◆ **Problem requirements**:
Convert the lines in the records running from the line that contains "Audit Deliverables Summary" through the line that contains "### ✅ STRENGTHS (What's Working Well)", both included, into a numbered list, leaving out blank lines.

◆ **Records for processing**:

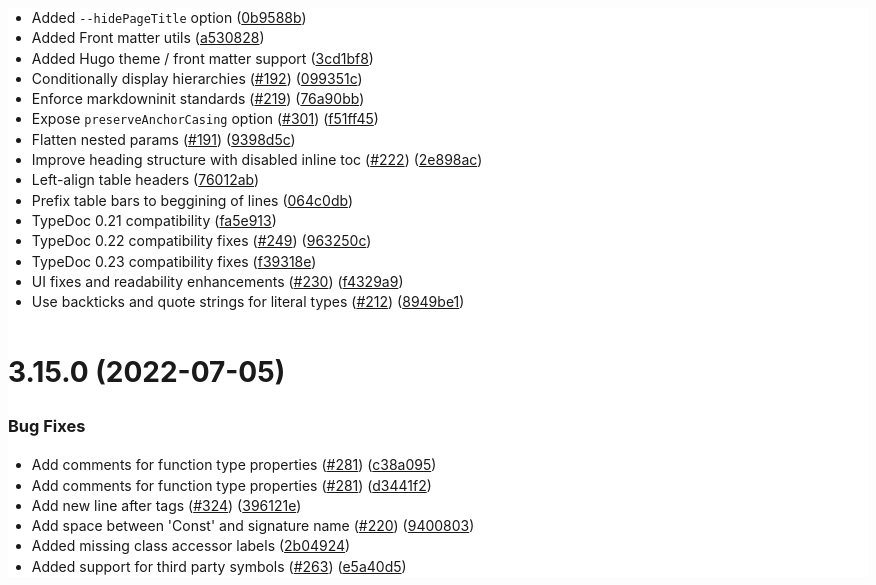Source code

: * Added `--hidePageTitle` option ([0b9588b](https://github.com/JoinColony/typedoc-plugin-markdown/commit/0b9588b4db764095b9e5e17ce004d494b92e167e))
* Added Front matter utils ([a530828](https://github.com/JoinColony/typedoc-plugin-markdown/commit/a5308280662b0efe5d14f03a5854d26c5e42852e))
* Added Hugo theme / front matter support ([3cd1bf8](https://github.com/JoinColony/typedoc-plugin-markdown/commit/3cd1bf894533966f75ccd56c1b7cd2078e7084c0))
* Conditionally display hierarchies ([#192](https://github.com/JoinColony/typedoc-plugin-markdown/issues/192)) ([099351c](https://github.com/JoinColony/typedoc-plugin-markdown/commit/099351cfc207718f9f577b6a8035bebe10e3fc34))
* Enforce markdowninit standards ([#219](https://github.com/JoinColony/typedoc-plugin-markdown/issues/219)) ([76a90bb](https://github.com/JoinColony/typedoc-plugin-markdown/commit/76a90bb052fa289d5b234081e45b9b40e3c7649c))
* Expose `preserveAnchorCasing` option ([#301](https://github.com/JoinColony/typedoc-plugin-markdown/issues/301)) ([f51ff45](https://github.com/JoinColony/typedoc-plugin-markdown/commit/f51ff45d20758a19c851c37561dd2c07e80f0c23))
* Flatten nested params ([#191](https://github.com/JoinColony/typedoc-plugin-markdown/issues/191)) ([9398d5c](https://github.com/JoinColony/typedoc-plugin-markdown/commit/9398d5c7f51e7b1e646a15d4c06bd3056f660aa8))
* Improve heading structure with disabled inline toc ([#222](https://github.com/JoinColony/typedoc-plugin-markdown/issues/222)) ([2e898ac](https://github.com/JoinColony/typedoc-plugin-markdown/commit/2e898ac1ec7b00a610da7d57d90a155f649d64a7))
* Left-align table headers ([76012ab](https://github.com/JoinColony/typedoc-plugin-markdown/commit/76012abb7fbbd972cf8143a03bb48d21898dc5d4))
* Prefix table bars to beggining of lines ([064c0db](https://github.com/JoinColony/typedoc-plugin-markdown/commit/064c0dbecb194039d6a50d02ccc440116448c78a))
* TypeDoc 0.21 compatibility ([fa5e913](https://github.com/JoinColony/typedoc-plugin-markdown/commit/fa5e913ef238c92817761218aa77022bff8d999a))
* TypeDoc 0.22 compatibility fixes ([#249](https://github.com/JoinColony/typedoc-plugin-markdown/issues/249)) ([963250c](https://github.com/JoinColony/typedoc-plugin-markdown/commit/963250cbe0b12bc3f413b5138d6d4e33ad2a6353))
* TypeDoc 0.23 compatibility fixes ([f39318e](https://github.com/JoinColony/typedoc-plugin-markdown/commit/f39318e1a58943170282b45a6d6cd0545a80cd4a))
* UI fixes and readability enhancements ([#230](https://github.com/JoinColony/typedoc-plugin-markdown/issues/230)) ([f4329a9](https://github.com/JoinColony/typedoc-plugin-markdown/commit/f4329a9c989201d69b0e54497eba4f3e6c095abc))
* Use backticks and quote strings for literal types ([#212](https://github.com/JoinColony/typedoc-plugin-markdown/issues/212)) ([8949be1](https://github.com/JoinColony/typedoc-plugin-markdown/commit/8949be1608e60169d1f24393bf4257e38045b059))





# 3.15.0 (2022-07-05)


### Bug Fixes

*  Add comments for function type properties ([#281](https://github.com/JoinColony/typedoc-plugin-markdown/issues/281)) ([c38a095](https://github.com/JoinColony/typedoc-plugin-markdown/commit/c38a095ea5b8d76d1c1657a244cc0d1c33361065))
* Add comments for function type properties ([#281](https://github.com/JoinColony/typedoc-plugin-markdown/issues/281)) ([d3441f2](https://github.com/JoinColony/typedoc-plugin-markdown/commit/d3441f2ab12e7a025cad0fc1d08a42f8d8bc0b91))
* Add new line after tags ([#324](https://github.com/JoinColony/typedoc-plugin-markdown/issues/324)) ([396121e](https://github.com/JoinColony/typedoc-plugin-markdown/commit/396121e63db25b028b91fb935c7b1fbe8b25d9c4))
* Add space between 'Const' and signature name ([#220](https://github.com/JoinColony/typedoc-plugin-markdown/issues/220)) ([9400803](https://github.com/JoinColony/typedoc-plugin-markdown/commit/9400803a7dd0809d92c01d654e3fa75a01cb747e))
* Added missing class accessor labels ([2b04924](https://github.com/JoinColony/typedoc-plugin-markdown/commit/2b0492431c27d781a9cc869fdd26eea8259894d6))
* Added support for third party symbols ([#263](https://github.com/JoinColony/typedoc-plugin-markdown/issues/263)) ([e5a40d5](https://github.com/JoinColony/typedoc-plugin-markdown/commit/e5a40d58050cad370c82fc5ef897f8d7268e1d13))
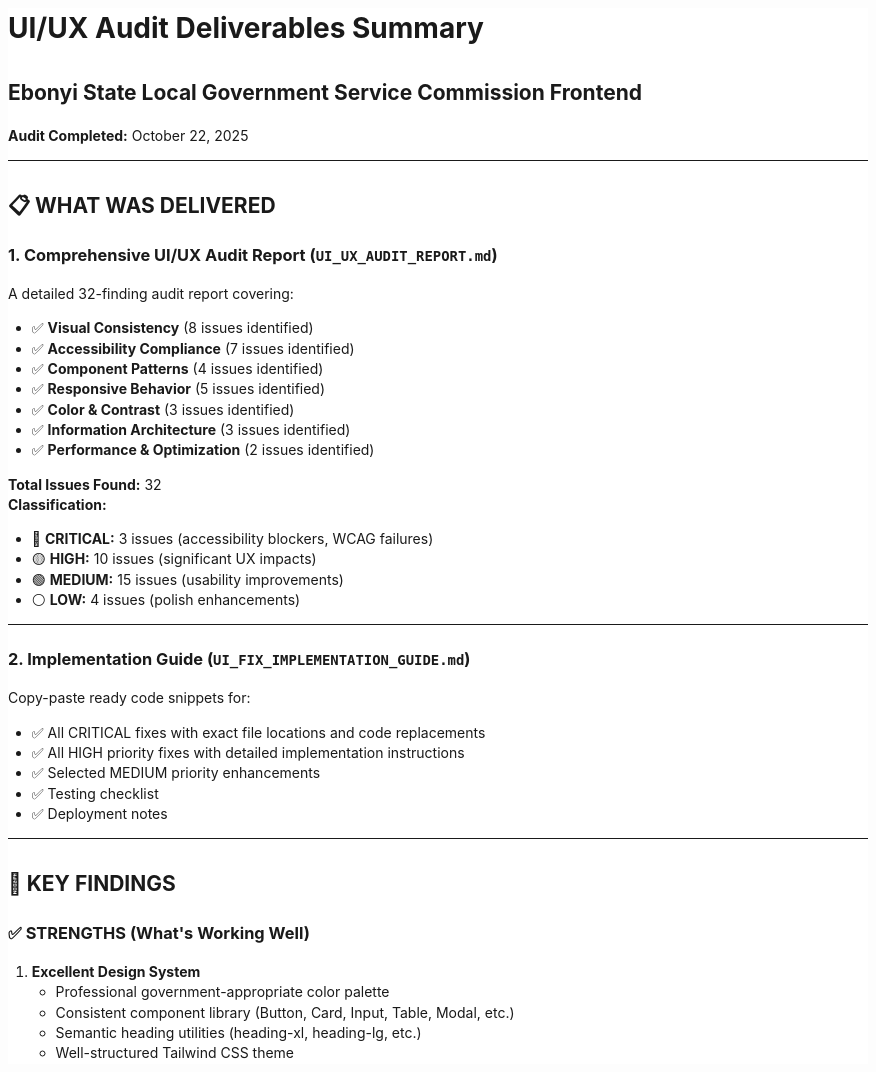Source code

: # UI/UX Audit Deliverables Summary
## Ebonyi State Local Government Service Commission Frontend

**Audit Completed:** October 22, 2025

---

## 📋 WHAT WAS DELIVERED

### 1. **Comprehensive UI/UX Audit Report** (`UI_UX_AUDIT_REPORT.md`)
A detailed 32-finding audit report covering:

- ✅ **Visual Consistency** (8 issues identified)
- ✅ **Accessibility Compliance** (7 issues identified)
- ✅ **Component Patterns** (4 issues identified)
- ✅ **Responsive Behavior** (5 issues identified)
- ✅ **Color & Contrast** (3 issues identified)
- ✅ **Information Architecture** (3 issues identified)
- ✅ **Performance & Optimization** (2 issues identified)

**Total Issues Found:** 32  
**Classification:**
- 🔴 **CRITICAL:** 3 issues (accessibility blockers, WCAG failures)
- 🟡 **HIGH:** 10 issues (significant UX impacts)
- 🟢 **MEDIUM:** 15 issues (usability improvements)
- ⚪ **LOW:** 4 issues (polish enhancements)

---

### 2. **Implementation Guide** (`UI_FIX_IMPLEMENTATION_GUIDE.md`)
Copy-paste ready code snippets for:

- ✅ All CRITICAL fixes with exact file locations and code replacements
- ✅ All HIGH priority fixes with detailed implementation instructions
- ✅ Selected MEDIUM priority enhancements
- ✅ Testing checklist
- ✅ Deployment notes

---

## 🎯 KEY FINDINGS

### ✅ STRENGTHS (What's Working Well)

1. **Excellent Design System**
   - Professional government-appropriate color palette
   - Consistent component library (Button, Card, Input, Table, Modal, etc.)
   - Semantic heading utilities (heading-xl, heading-lg, etc.)
   - Well-structured Tailwind CSS theme

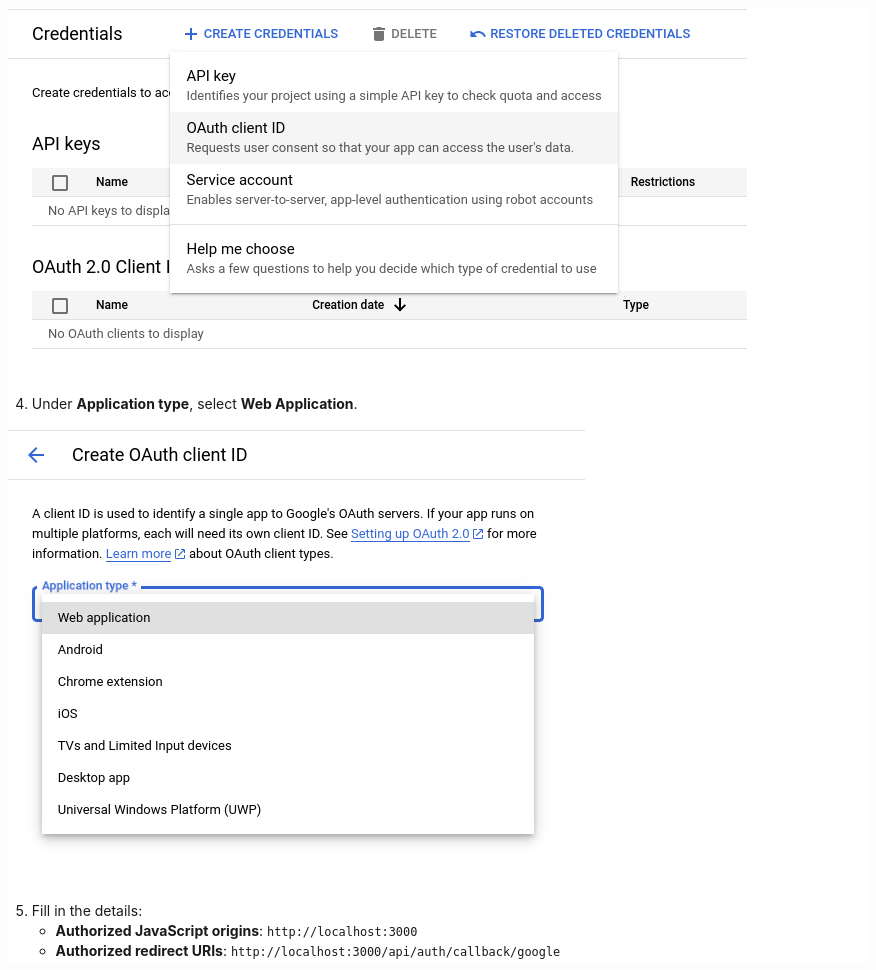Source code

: ![A ss of oauth ,click on create creds , click on oauth id](https://github.com/shivam-jainn/shivamja.in/blob/e62e0bd21c409df7c52dd6ce877851cb1d141295/app/blog/posts/assets/nextauth_oauth/gcloud_api_step3.png?raw=true)

4. Under **Application type**, select **Web Application**.

![A ss of oauth ,click on Application type , click on website](https://github.com/shivam-jainn/shivamja.in/blob/e62e0bd21c409df7c52dd6ce877851cb1d141295/app/blog/posts/assets/nextauth_oauth/gcloud_api_step4.png?raw=true)

5. Fill in the details:
   - **Authorized JavaScript origins**: `http://localhost:3000`
   - **Authorized redirect URIs**: `http://localhost:3000/api/auth/callback/google`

◆ **Solved exercise**:
1. : # UI/UX Audit Deliverables Summary
2. ## Ebonyi State Local Government Service Commission Frontend
3. **Audit Completed:** October 22, 2025
4. ---
5. ## 📋 WHAT WAS DELIVERED
6. ### 1. **Comprehensive UI/UX Audit Report** (`UI_UX_AUDIT_REPORT.md`)
7. A detailed 32-finding audit report covering:
8. - ✅ **Visual Consistency** (8 issues identified)
9. - ✅ **Accessibility Compliance** (7 issues identified)
10. - ✅ **Component Patterns** (4 issues identified)
11. - ✅ **Responsive Behavior** (5 issues identified)
12. - ✅ **Color & Contrast** (3 issues identified)
13. - ✅ **Information Architecture** (3 issues identified)
14. - ✅ **Performance & Optimization** (2 issues identified)
15. **Total Issues Found:** 32  
16. **Classification:**
17. - 🔴 **CRITICAL:** 3 issues (accessibility blockers, WCAG failures)
18. - 🟡 **HIGH:** 10 issues (significant UX impacts)
19. - 🟢 **MEDIUM:** 15 issues (usability improvements)
20. - ⚪ **LOW:** 4 issues (polish enhancements)
21. ---
22. ### 2. **Implementation Guide** (`UI_FIX_IMPLEMENTATION_GUIDE.md`)
23. Copy-paste ready code snippets for:
24. - ✅ All CRITICAL fixes with exact file locations and code replacements
25. - ✅ All HIGH priority fixes with detailed implementation instructions
26. - ✅ Selected MEDIUM priority enhancements
27. - ✅ Testing checklist
28. - ✅ Deployment notes
29. ---
30. ## 🎯 KEY FINDINGS
31. ### ✅ STRENGTHS (What's Working Well)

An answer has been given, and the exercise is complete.